View Full Version : RegExp on similar search strings - finds most, fails one.. why?

09-13-2005, 11:10 AM
I'm searching the source HTML of pages for particular values. I get the value by first finding the TD containing the value's label, then pattern-matching the code immediately after it:

dim sRegExp_TDInteger, sRegExp_TDWords, sRegExp_TDDecimal
dim sRegExp_UniqueVisitors, sRegExp_VisitorSessions, sRegExp_AvgVisitorsPerHour, sRegExp_MostPopSearchTerms
sRegExp_TDInteger = ">\d+<"
sRegExp_TDWords = ">\w+<"
sRegExp_TDDecimal = ">\d+.\d+<"
sRegExp_UniqueVisitors = "<td class=""summ1"">Unique Visitors</td>"
sRegExp_VisitorSessions = "<td class=""summ1"">Visitor Sessions</td>"
sRegExp_AvgVisitorsPerHour = "<td class=""summ1"">Average Visitors Per Hour</td>"
sRegExp_MostPopSearchTerms = "<td class=""summ1"">Most Popular Search Term(s)</td>"

function getTableCellValue(sTitleCellToMatch, sValueCellFormatToMatch, sSourceHTML)
'assume we're dealing with two-column table
'find the cell containing the title/label text that we want
'get a 100-char string starting where the title cell starts
'find, in that string, a value between HTML tags that matches the required format
Dim rv : rv = ""
Set RE = New RegExp
RE.Pattern = sTitleCellToMatch
RE.IgnoreCase = True
RE.Global = True
Set oLabelMatches = RE.Execute(sSourceHTML)
If oLabelMatches.Count > 0 Then
set oLabelMatch = oLabelMatches(0)
response.write(oLabelMatch.Value & "<br/>")
intLabelStartPos = cInt(oLabelMatch.FirstIndex)
sChunk = mid(sSourceHTML,intLabelStartPos,100)
RE.Pattern = sValueCellFormatToMatch
Set oValueMatches = RE.Execute(sChunk)
If oValueMatches.Count > 0 then
set oValueMatch = oValueMatches(0)
rv = replace(replace(oValueMatch.Value, "<", ""), ">", "")
End If
End If
set RE = nothing
set oValueMatch = nothing
set oValueMatches = nothing
set oLabelMatch = nothing
set oValueMatches = nothing
getTableCellValue = rv
end function

strUniqueVisitors = getTableCellValue(sRegExp_UniqueVisitors, sRegExp_TDInteger, sSummarySource)
strVisitorSessions = getTableCellValue(sRegExp_VisitorSessions, sRegExp_TDInteger, sSummarySource)
strAvgVisitorsPerHour = getTableCellValue(sRegExp_AvgVisitorsPerHour, sRegExp_TDDecimal, sSummarySource)
strMostPopSearchTerms = getTableCellValue(sRegExp_MostPopSearchTerms, sRegExp_TDWords, sSummarySource)

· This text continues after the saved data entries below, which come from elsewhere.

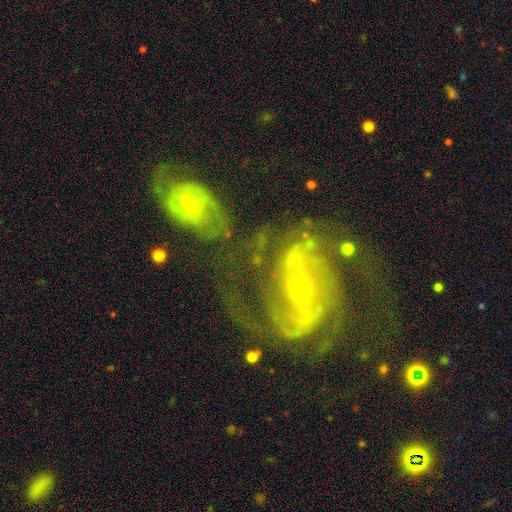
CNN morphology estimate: Smooth or featured? featured or disk (87%)
Edge-on disk? no (97%)
Bar? strong (52%)
Spiral arms? yes (94%)
Spiral winding? medium (49%)
Spiral arm count? 2 (70%)
Bulge size? small (80%)
Merging? none (43%)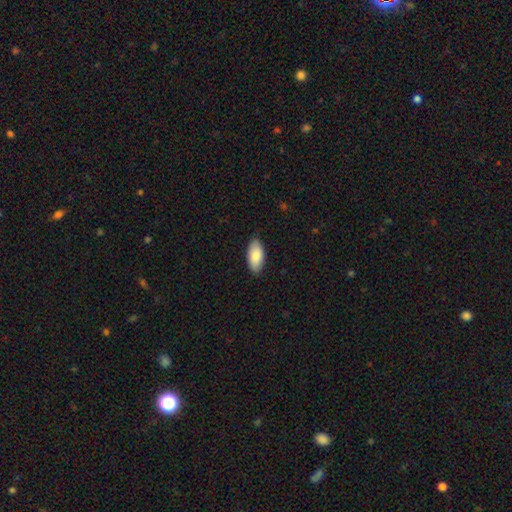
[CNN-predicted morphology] A smooth galaxy with no disk features (86%) that is in between round and cigar-shaped (93%). Merging: none (86%).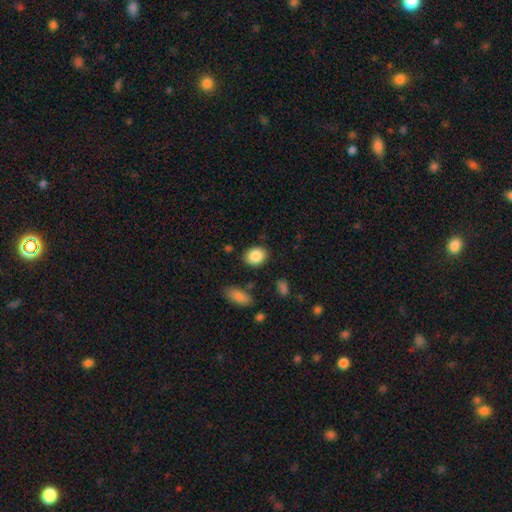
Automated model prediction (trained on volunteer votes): Overall: smooth (86%). How rounded: in between (50%; round 49%). Merging: none (85%).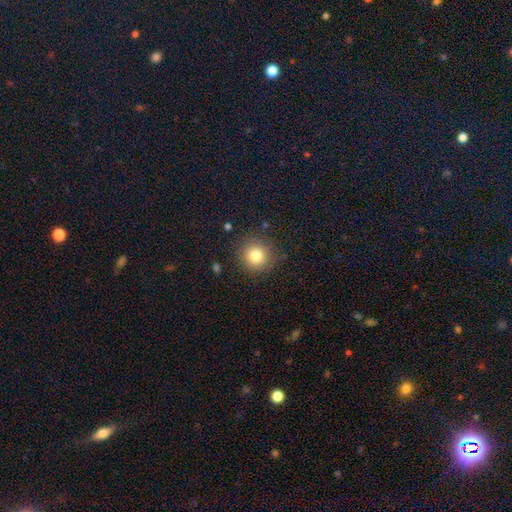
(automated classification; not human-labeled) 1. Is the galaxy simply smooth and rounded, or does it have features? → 81% smooth, 12% star or artifact, 8% featured or disk.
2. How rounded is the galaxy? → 93% round, 6% in between, 1% cigar-shaped.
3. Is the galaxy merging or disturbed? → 88% none, 8% minor disturbance, 3% major disturbance, 1% merger.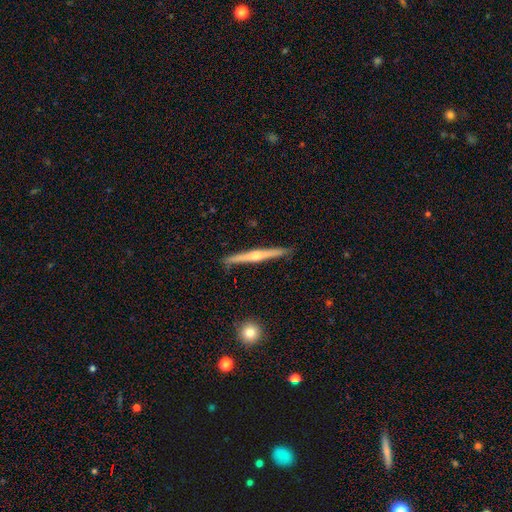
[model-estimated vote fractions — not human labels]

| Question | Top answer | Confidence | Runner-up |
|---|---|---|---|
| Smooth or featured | featured or disk | 69% | smooth (26%) |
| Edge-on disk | yes | 98% | no (2%) |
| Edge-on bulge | rounded | 82% | none (13%) |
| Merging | none | 90% | minor disturbance (7%) |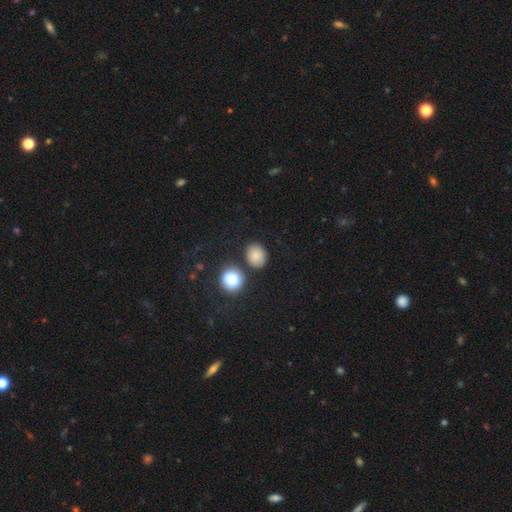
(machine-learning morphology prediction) A smooth galaxy with no disk features (86%) that is round (57%). Merging: none (75%).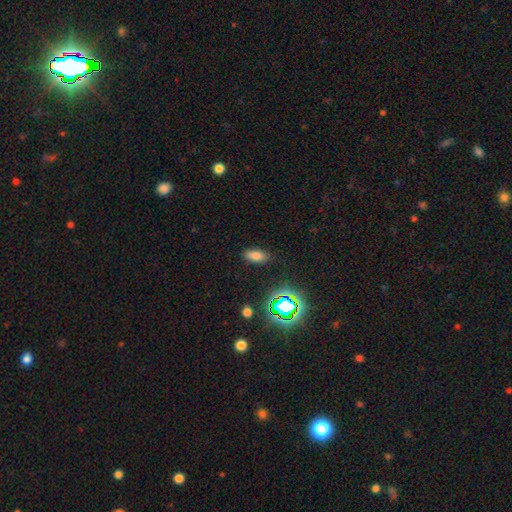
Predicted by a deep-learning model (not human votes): Smooth or featured? smooth (74%)
How rounded? in between (84%)
Merging? none (86%)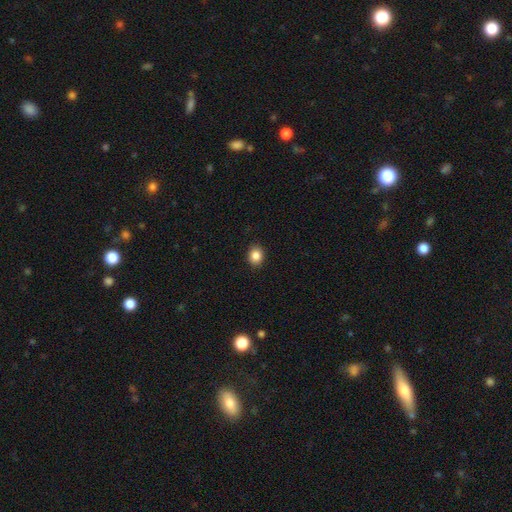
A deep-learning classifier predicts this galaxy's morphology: Q: Smooth or featured?
A: smooth (86%); runner-up: star or artifact (10%)
Q: How rounded?
A: round (59%); runner-up: in between (40%)
Q: Merging?
A: none (89%); runner-up: minor disturbance (8%)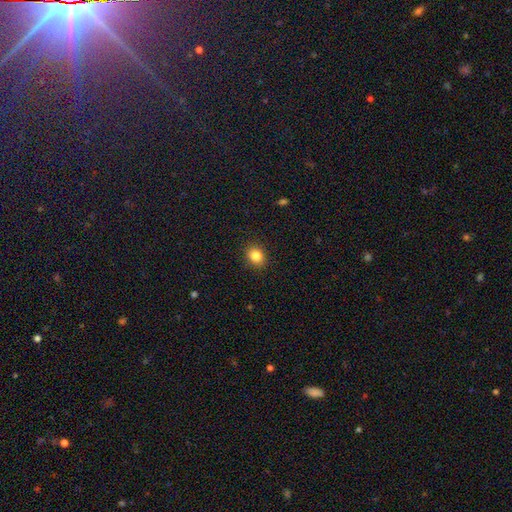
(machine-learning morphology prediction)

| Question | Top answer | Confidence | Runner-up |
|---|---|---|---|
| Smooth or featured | smooth | 84% | star or artifact (11%) |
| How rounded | round | 63% | in between (37%) |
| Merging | none | 90% | minor disturbance (7%) |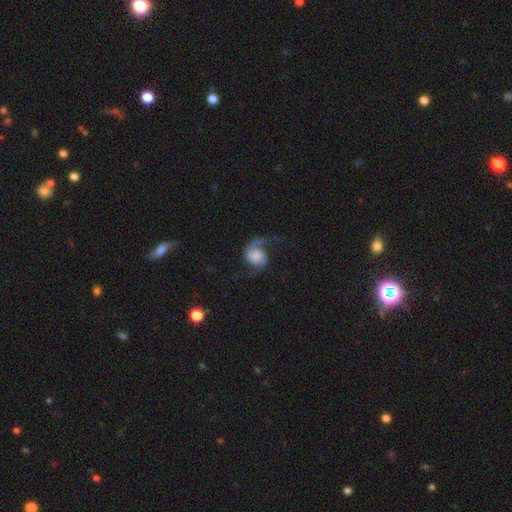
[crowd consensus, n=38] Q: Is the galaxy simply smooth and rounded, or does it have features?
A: featured or disk — 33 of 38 (87%).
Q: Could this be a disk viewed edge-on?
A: no — 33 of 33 (100%).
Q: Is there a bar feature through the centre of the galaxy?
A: no — 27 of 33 (82%).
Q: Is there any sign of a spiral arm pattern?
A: yes — 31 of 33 (94%).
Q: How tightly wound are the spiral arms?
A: loose — 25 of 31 (81%).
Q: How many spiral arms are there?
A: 2 — 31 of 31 (100%).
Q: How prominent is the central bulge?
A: large — 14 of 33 (42%).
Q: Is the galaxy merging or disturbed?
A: none — 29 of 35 (83%).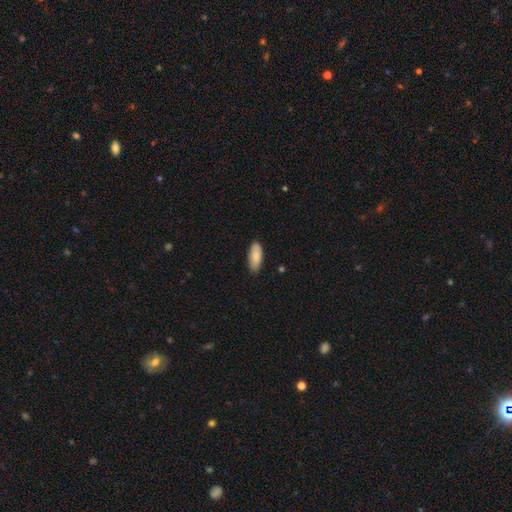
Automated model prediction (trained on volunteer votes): Smooth or featured: smooth — 86% (featured or disk — 8%)
How rounded: in between — 81% (cigar-shaped — 18%)
Merging: none — 83% (minor disturbance — 14%)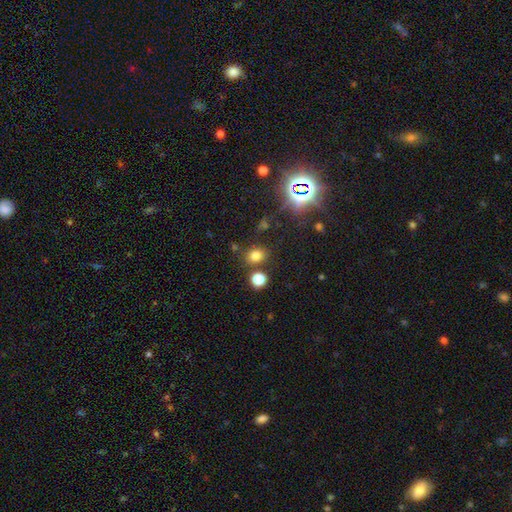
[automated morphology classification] Overall: smooth (74%). How rounded: round (58%; in between 41%). Merging: none (78%).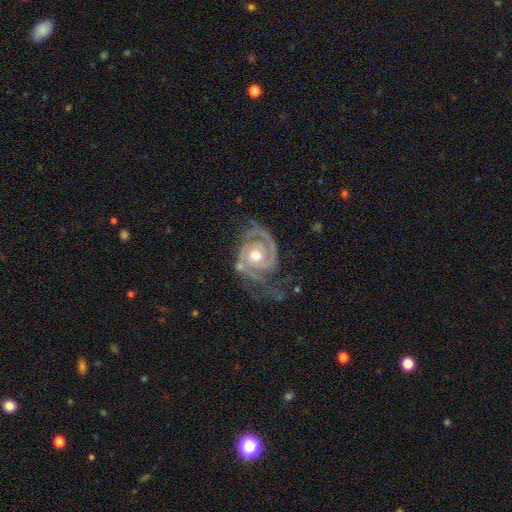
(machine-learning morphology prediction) Overall: featured or disk (91%). Edge-on disk: no (97%). Bar: no (72%). Spiral arms: yes (97%). Spiral arm count: 2 (75%). Spiral winding: tight (63%; medium 30%). Bulge size: moderate (73%). Merging: none (54%; minor disturbance 25%).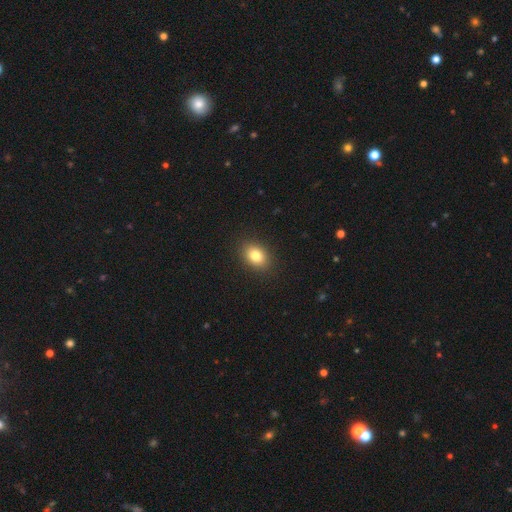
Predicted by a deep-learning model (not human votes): Q: Smooth or featured?
A: smooth (82%); runner-up: star or artifact (10%)
Q: How rounded?
A: in between (67%); runner-up: round (32%)
Q: Merging?
A: none (90%); runner-up: minor disturbance (7%)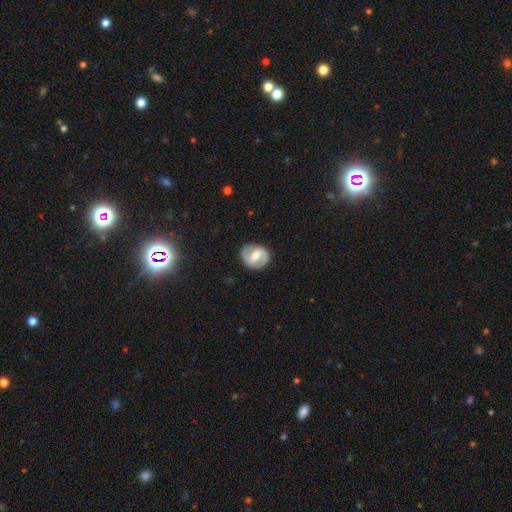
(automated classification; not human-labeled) This is clearly a featured or disk galaxy (82%). It is clearly not viewed edge-on (98%). Bar: marginally weak (44%). Spiral arm pattern: clearly yes (93%). Spiral arm count: clearly 2 (92%). Spiral winding: possibly medium (51%). Central bulge: possibly moderate (60%). Merging: clearly none (87%).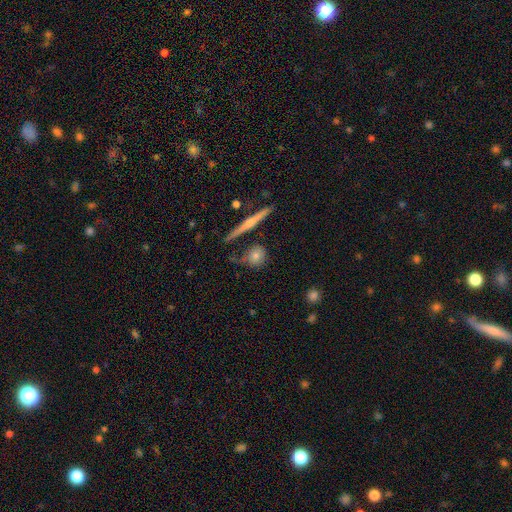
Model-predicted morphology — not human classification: Smooth or featured? Predicted: smooth (p=0.69). How rounded? Predicted: round (p=0.75). Merging? Predicted: none (p=0.68).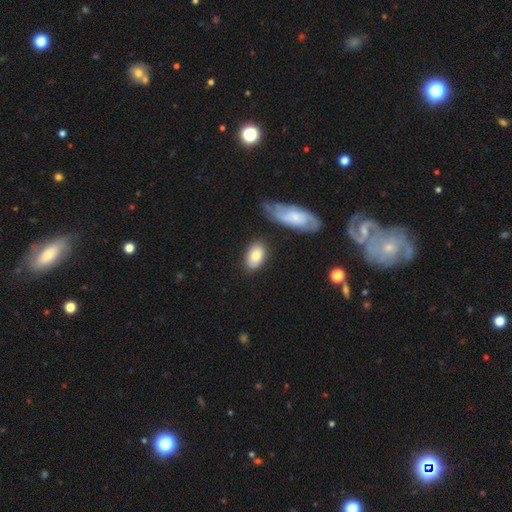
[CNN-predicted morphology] smooth_or_featured: smooth (p=0.76) [alt: featured or disk p=0.18]
how_rounded: in between (p=0.89) [alt: round p=0.08]
merging: none (p=0.75) [alt: minor disturbance p=0.14]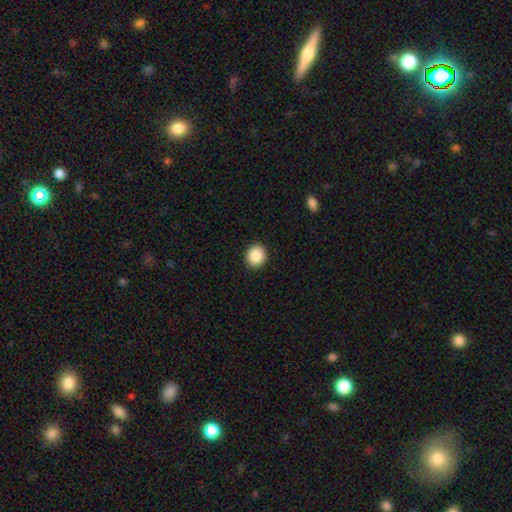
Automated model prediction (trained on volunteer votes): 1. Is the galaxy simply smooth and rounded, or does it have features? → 88% smooth, 8% star or artifact, 4% featured or disk.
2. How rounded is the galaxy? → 81% round, 18% in between, 1% cigar-shaped.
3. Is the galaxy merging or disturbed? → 92% none, 5% minor disturbance, 2% major disturbance, 1% merger.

I know my function's a little bit... mickey mouse... but it works on all of the label-finding patterns above, except the one where it tries to find the string "<td class=""summ1"">Most Popular Search Term(s)</td>". It can't find it, and I don't know why. It's definitely in the source code, it's c&p'd directly (with the double-quoting added, obviously).

Any ideas? :confused:

09-13-2005, 03:12 PM
My knowledge of REs is very "noobish", but at first glance I would say that you need to escape the ()s.

09-14-2005, 09:34 AM
My knowledge of REs is very "noobish", but at first glance I would say that you need to escape the ()s.

And you're right :cool: Not as noobish as mine, then :thumbsup:

09-14-2005, 01:55 PM
Well, I've been trying to educate myself on REs because they are quite powerful. I mainly use them in client-side javascript for field validation.